# Quoted passage
Madame Xanadu #1: Disenchanted
by Matt Wagner, Amy Reeder Hadley (Vertigo, 2009)


DC Comics, and its edgier arm Vertigo, has more than its share of mystical and supernatural characters. I tend to enjoy the earthier variety, such as the magicians Zatanna and John Constantine, while avoiding the grand celestial beings like the Spectre and Phantom Stranger.

Madame Xanadu (nee Nimue, Merlin's femme fatale of Arthurian legend) is one that had escaped my notice. It took a new series by writer Matt Wagner to catch my attention.

The first volume in the series, Disenchanted, begins during the final days of Camelot and timeskips forward, through the reigns of Kublai Khan and Marie Antionette, the depredations of Jack the Ripper in Whitechapel, a life-or-death card game with Death of the Endless and a stop in 1930s New York, before catching up with Madame Xanadu in a more modern guise.

The Camelot sequence is actually the dullest part of the book. The days of Arthur have been overused and abused in comics, I think, and this brief snippet adds nothing of value to the canon. The later sequences hold more interest, although Xanadu's ongoing mental joust with the Phantom Stranger, who turns up whenever things get interesting, becomes tiresome.

# Records supplied
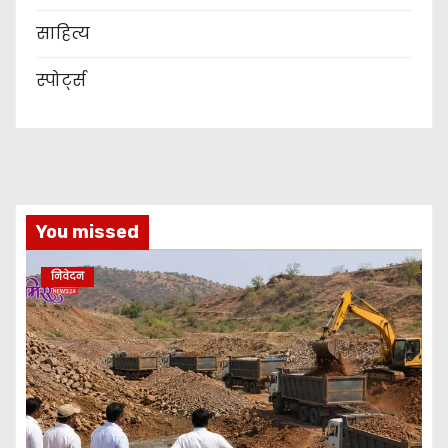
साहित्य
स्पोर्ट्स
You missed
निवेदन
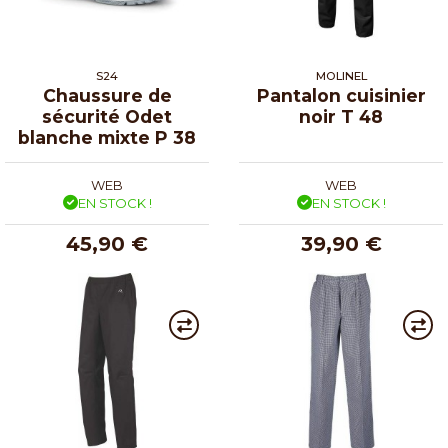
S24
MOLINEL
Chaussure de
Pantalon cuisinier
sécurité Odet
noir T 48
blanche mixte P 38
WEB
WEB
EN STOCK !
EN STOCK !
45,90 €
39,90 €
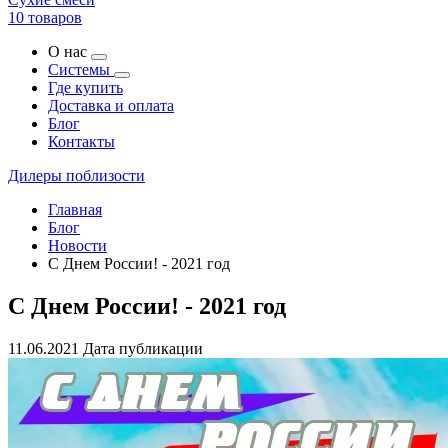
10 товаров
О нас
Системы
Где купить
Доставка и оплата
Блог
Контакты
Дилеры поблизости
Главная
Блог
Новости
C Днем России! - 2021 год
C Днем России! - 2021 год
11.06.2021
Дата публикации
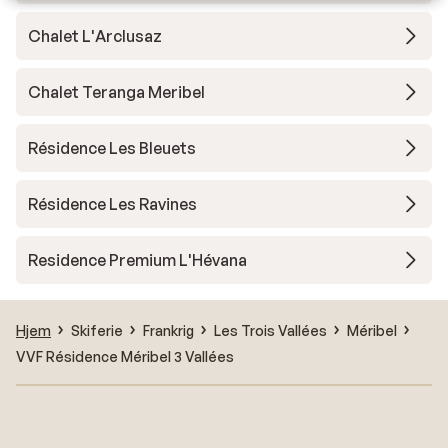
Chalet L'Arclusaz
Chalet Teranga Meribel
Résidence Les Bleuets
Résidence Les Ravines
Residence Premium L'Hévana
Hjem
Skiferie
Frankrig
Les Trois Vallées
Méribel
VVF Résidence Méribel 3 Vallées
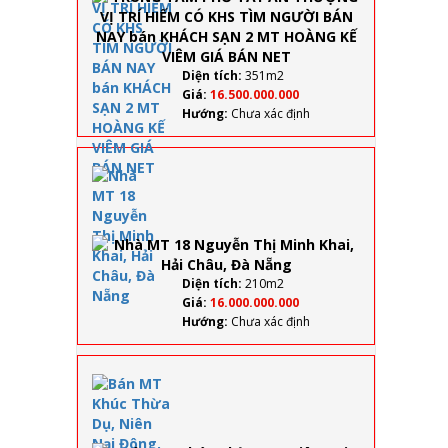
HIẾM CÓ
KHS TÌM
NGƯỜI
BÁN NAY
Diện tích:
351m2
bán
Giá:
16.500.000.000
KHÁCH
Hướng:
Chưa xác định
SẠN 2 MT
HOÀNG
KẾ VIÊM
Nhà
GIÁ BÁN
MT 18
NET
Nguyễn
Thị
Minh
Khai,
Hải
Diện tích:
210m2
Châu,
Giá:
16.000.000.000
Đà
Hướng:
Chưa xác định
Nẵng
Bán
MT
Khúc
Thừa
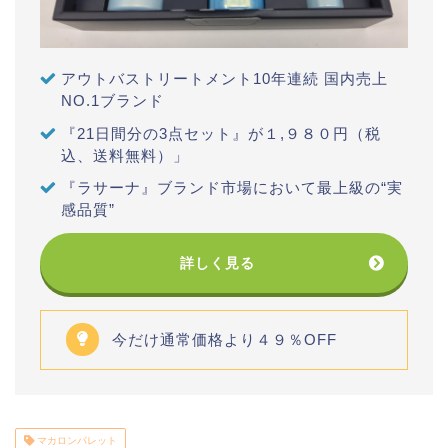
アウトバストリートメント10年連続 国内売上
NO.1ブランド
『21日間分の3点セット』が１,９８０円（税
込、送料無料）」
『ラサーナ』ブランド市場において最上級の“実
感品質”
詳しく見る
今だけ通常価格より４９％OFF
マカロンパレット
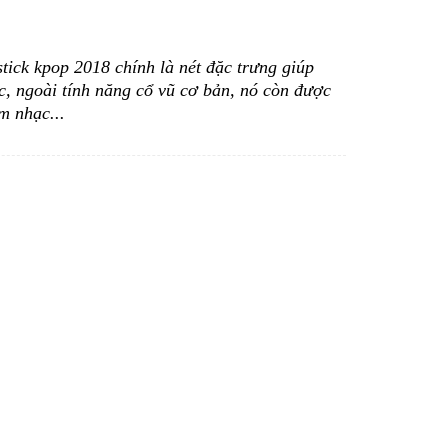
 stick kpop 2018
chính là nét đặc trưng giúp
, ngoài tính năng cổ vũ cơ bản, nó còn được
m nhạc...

---

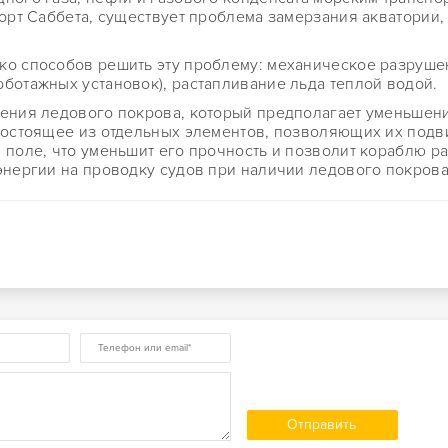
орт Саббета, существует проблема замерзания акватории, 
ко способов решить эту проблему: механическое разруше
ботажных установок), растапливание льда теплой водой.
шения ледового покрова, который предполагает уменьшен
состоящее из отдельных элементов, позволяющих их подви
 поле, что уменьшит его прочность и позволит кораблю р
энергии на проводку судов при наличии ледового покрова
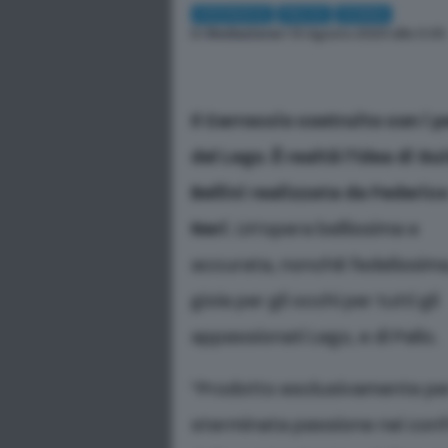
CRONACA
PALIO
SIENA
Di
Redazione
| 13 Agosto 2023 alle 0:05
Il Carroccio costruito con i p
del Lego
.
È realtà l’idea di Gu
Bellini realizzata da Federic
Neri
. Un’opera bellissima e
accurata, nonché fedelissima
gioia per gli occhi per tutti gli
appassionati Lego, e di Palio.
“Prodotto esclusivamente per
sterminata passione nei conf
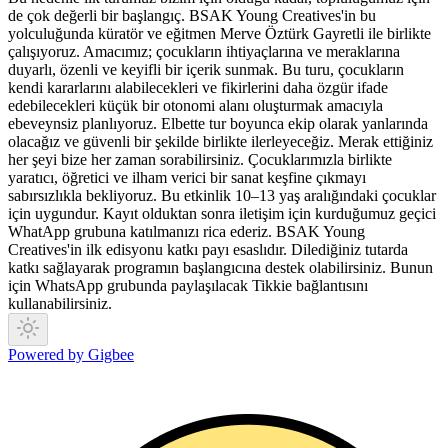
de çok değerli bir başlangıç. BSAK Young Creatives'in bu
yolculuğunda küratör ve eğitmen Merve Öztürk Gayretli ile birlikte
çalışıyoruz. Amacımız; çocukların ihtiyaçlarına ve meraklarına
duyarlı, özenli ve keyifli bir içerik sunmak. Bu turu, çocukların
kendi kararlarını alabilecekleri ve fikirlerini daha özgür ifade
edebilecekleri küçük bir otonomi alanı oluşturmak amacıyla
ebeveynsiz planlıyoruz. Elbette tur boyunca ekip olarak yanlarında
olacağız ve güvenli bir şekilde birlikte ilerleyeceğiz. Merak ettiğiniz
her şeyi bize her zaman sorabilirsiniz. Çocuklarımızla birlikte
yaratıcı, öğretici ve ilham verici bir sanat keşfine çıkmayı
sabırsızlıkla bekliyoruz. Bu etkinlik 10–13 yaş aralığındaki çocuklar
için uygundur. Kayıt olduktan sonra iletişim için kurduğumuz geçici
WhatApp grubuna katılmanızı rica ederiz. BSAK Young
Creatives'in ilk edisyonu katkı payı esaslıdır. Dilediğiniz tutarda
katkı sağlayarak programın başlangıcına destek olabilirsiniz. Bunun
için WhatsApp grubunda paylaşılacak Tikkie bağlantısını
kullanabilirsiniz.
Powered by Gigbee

==

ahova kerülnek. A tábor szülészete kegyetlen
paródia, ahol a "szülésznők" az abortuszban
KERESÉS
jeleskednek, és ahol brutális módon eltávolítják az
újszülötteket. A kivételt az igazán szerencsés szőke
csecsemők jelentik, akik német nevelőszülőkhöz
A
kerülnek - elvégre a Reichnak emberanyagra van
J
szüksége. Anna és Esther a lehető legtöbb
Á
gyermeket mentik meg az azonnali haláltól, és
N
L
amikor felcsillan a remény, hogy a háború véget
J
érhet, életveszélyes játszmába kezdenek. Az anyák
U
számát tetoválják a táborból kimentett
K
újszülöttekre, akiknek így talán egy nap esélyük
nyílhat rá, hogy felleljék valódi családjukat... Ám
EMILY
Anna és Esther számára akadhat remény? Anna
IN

# Requirement 1
Pick out every line in the entries that contains the string "Résidence", treating uppercase and lowercase as distinct.
# Requirement 2
Take the Madame Xanadu review further, starting after its final sentence.

# Response box 1
Résidence Les Bleuets
Résidence Les Ravines
VVF Résidence Méribel 3 Vallées

# Response box 2
Still, Disenchanted appears to serve mostly as a foundation for Wagner's ongoing series. Having established the character and her background -- as well as her involvement in the creation of the Spectre -- Wagner has a little more freedom to play in her sandbox. It seems likely the story will improve when he he stops reinventing her past and starts plotting her present.

Amy Reeder Hadley supplies the art, and it's here the book really shines. Highly detailed and expressive, she really brings these characters to life. Simply gorgeous.

Madame Xanadu is no Zatanna or Constantine. But Wagner and Hadley have awakened enough of my interest here to see where she goes from here.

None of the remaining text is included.